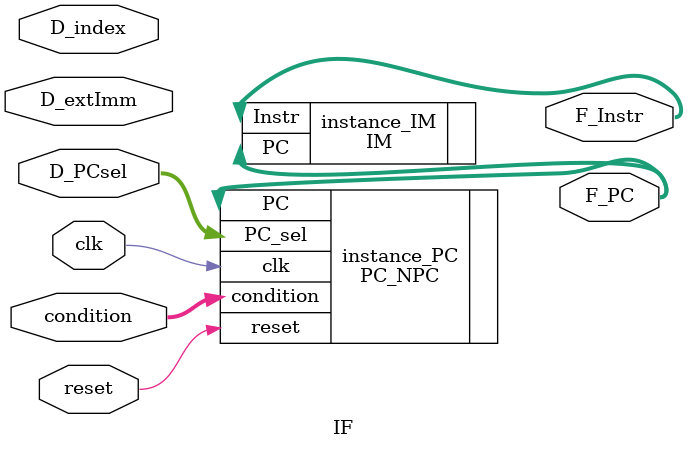
<source format=v>
`timescale 1ns / 1ps
module IF(
    input wire clk,
    input wire reset,
	input wire [3:0] D_PCsel,
	input wire [1:0] condition,
	input wire [31:0] D_extImm,
	input wire [25:0] D_index,
	output wire [31:0] F_PC,
	output wire [31:0] F_Instr
    );
	
	PC_NPC instance_PC (
    .clk(clk), 
    .reset(reset), 
    .PC_sel(D_PCsel), 
	.condition(condition),
    .PC(F_PC)//output
    );
	
	IM instance_IM (
    .PC(F_PC), 								
    .Instr(F_Instr)//output
    );	


endmodule

</source>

- - -

Count the lines of the material that include the word "input", then report only the total.

6